Economically, the end of aluminium smelting and car-making in Geelong makes sense.
Both are low-wage, dead-end industries propped up by government subsidies. They subtract from our net welfare, as a nation. That’s the meta view. The view from space.
You don’t need to be a social scientist to know that when industries close down, disadvantage gets concentrated. I wrote about this recently in the context of another Australian city, in this post: Detroitelaide.
Economists cover this issue in the term “transition costs”, but that doesn’t really tease out how painful they are
Bruce Springsteen’s whole career is built on reflecting the suffering of the US rustbelt, where manufacturing’s long decline has hurt generation after generation.
From his 1983 song My Hometown:
“Now main street is whitewashed windows and vacant stores
Seems like there aint nobody wants to come down here no more
They’re closing down the textile mill across the railroad tracks
Foreman says these jobs are going boys and they aint coming back to
Your hometown, your hometown, your hometown, your hometown”

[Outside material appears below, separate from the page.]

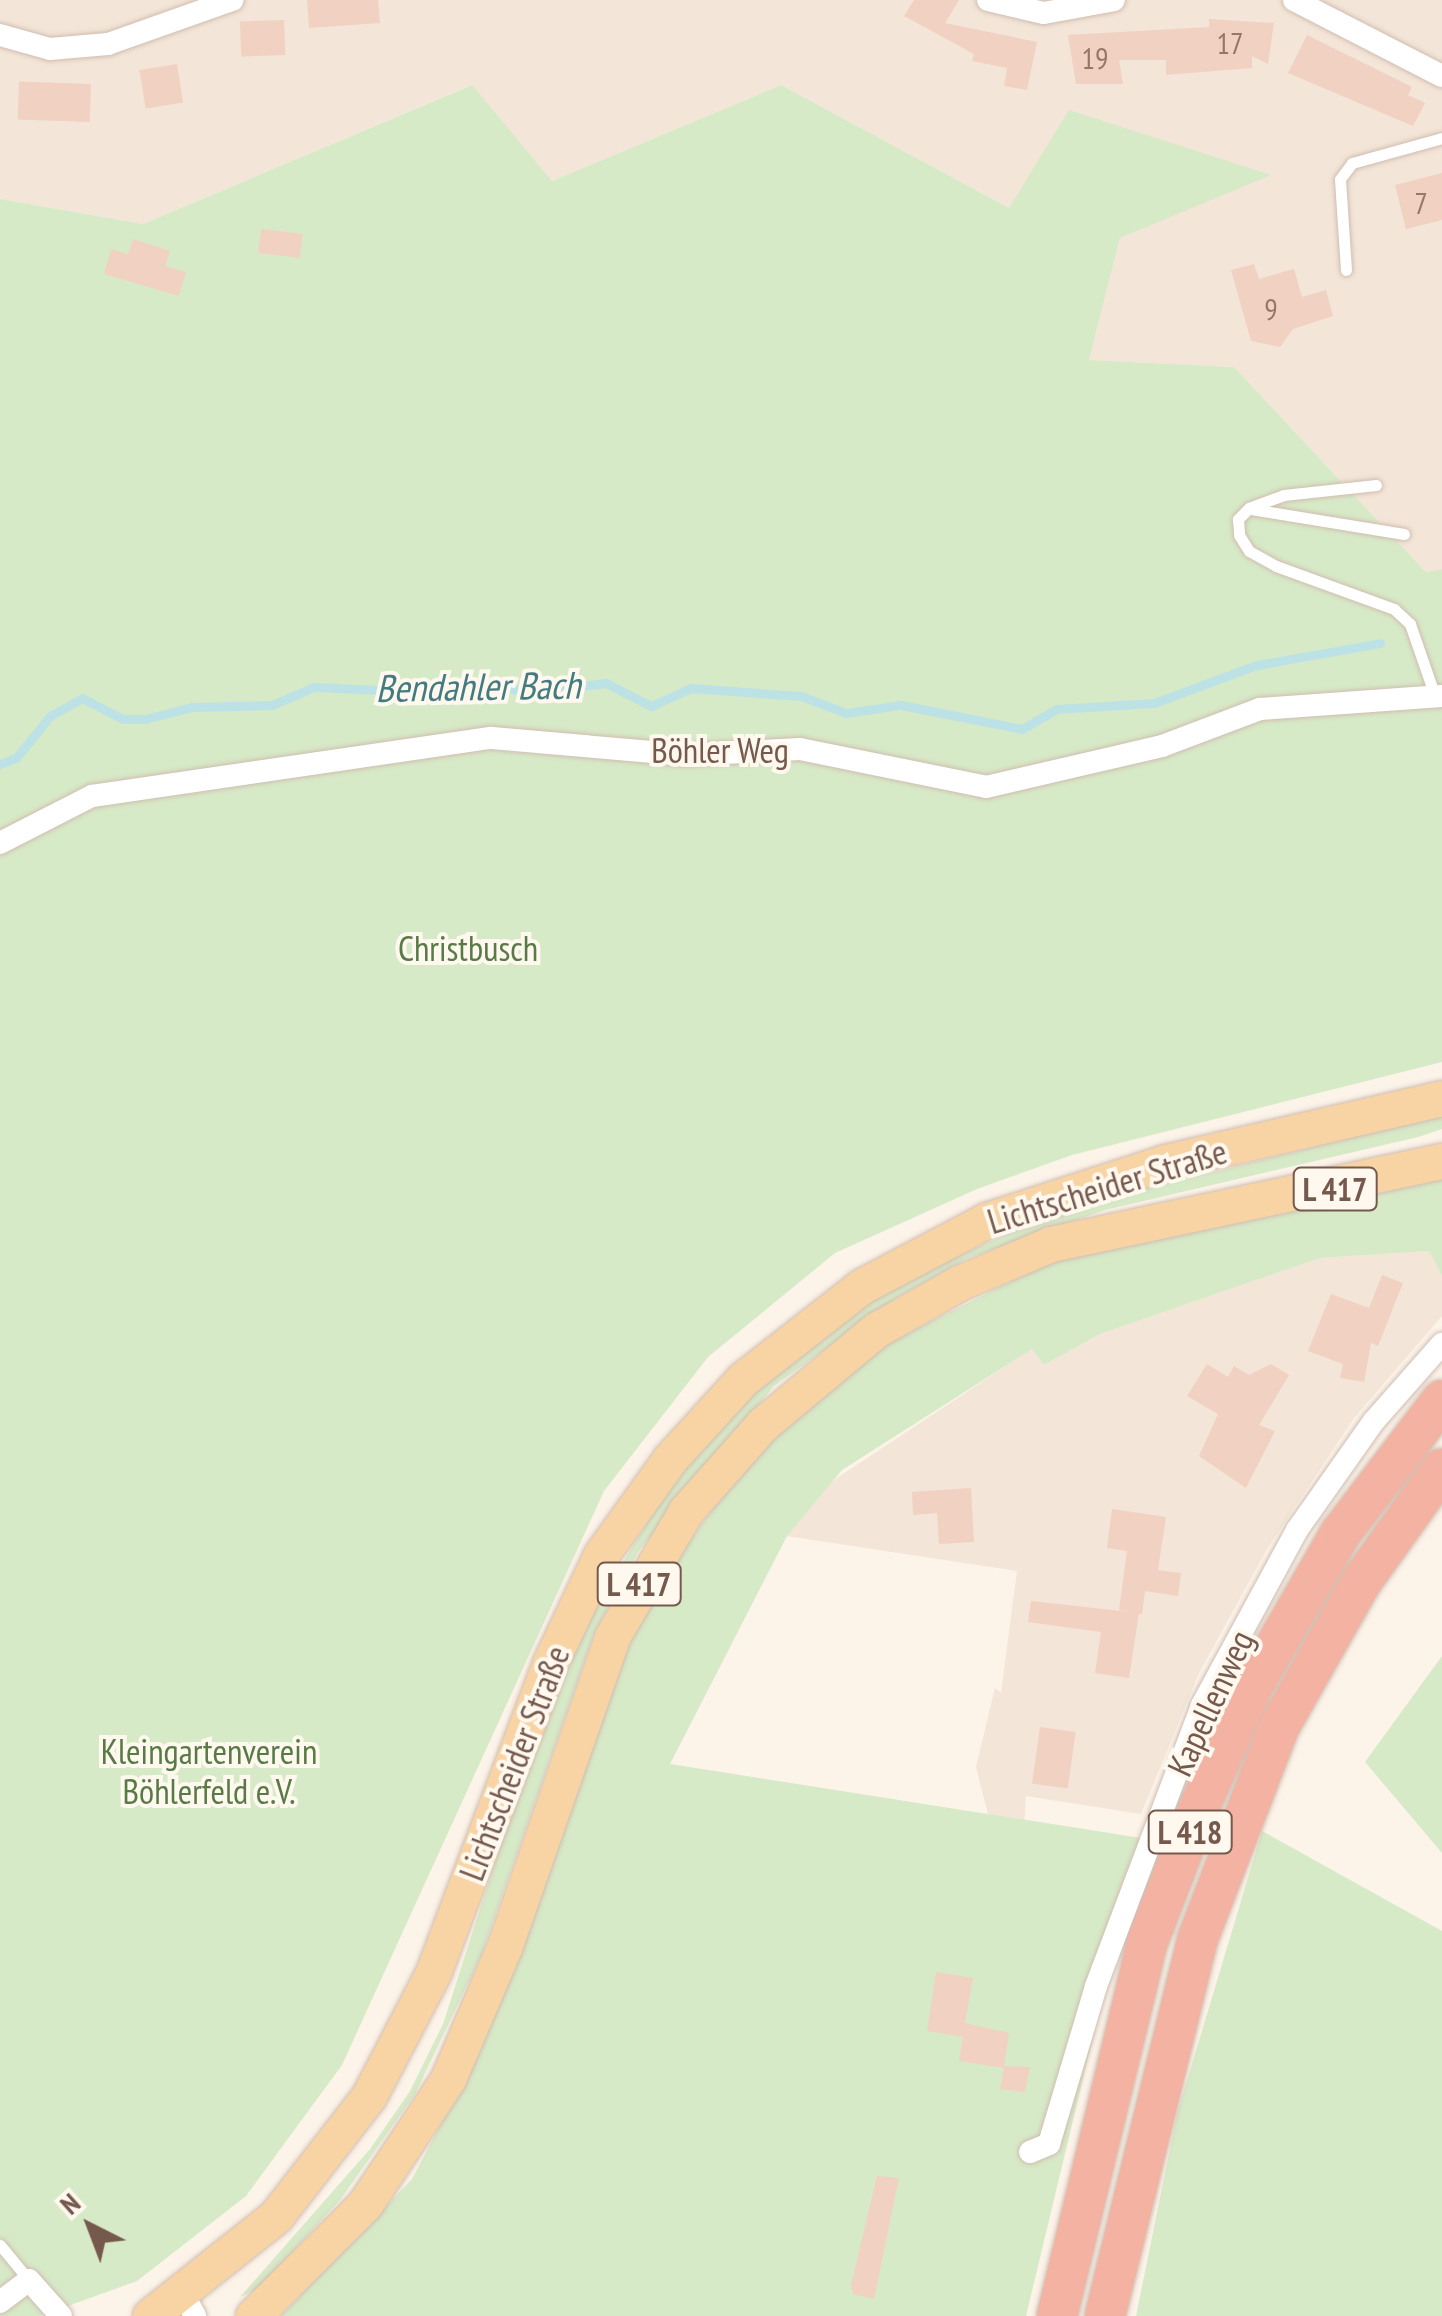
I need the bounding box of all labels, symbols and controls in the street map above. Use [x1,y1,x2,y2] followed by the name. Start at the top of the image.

to his 2012 song “Death to My Hometown”
“Now, no shells ripped the evening sky
No cities burning down
No army stormed the shores for which we’d die
No dictators were crowned.
I awoke on a quiet night, I never heard a sound
The marauders raided in the dark
And brought death to my hometown
They brought death to my hometown
They destroyed our families, factories
And they took our homes
They left our bodies on the plains
The vultures picked our bones”
Bruce’s songs resonate because these stories are real.
I have Springsteen on the brain but you don’t need to look as far as New Jersey to find pockets of suffering due to declining employment.
Victoria’s Latrobe Valley suffered a huge decline in employment in the 1990s when the State Electricity Commission was privatised. Towns out there are still setting records for socio-economic disadvantage:
- Methamphetamine is an issue, and crimes against the person are the highest in the state.
- Access to the internet was recorded in just 68 per cent of homes at the most recent census.
- The Valley has lower educational attainment than the rest of regional Victoria.
- 20 per cent of the population smoke daily, compared to 16 per cent nationwide.
- Unemployment in December was 9.2 per cent in Gippsland compared to 6 per cent in Victoria at large.
So the citizens of Geelong must be worried. To lose Ford in 2017 was going to be hard enough. Will the 800 jobs at Alcoa prove critical? Luckily, Geelong is a much bigger city than any of the towns in the Latrobe Valley.
It has a university, a football team, an airport and a burgeoning market for tourism. The Government is likely to tip in money. There is a Geelong Investment and Innovation fund worth $25 million. Labor is agitating for that to increase to $100 million.
But even with that money Geelong will need to work very very hard or else its major export might end up being suffering. And singer-songwriters playing poignant minor-key rock anthems about it.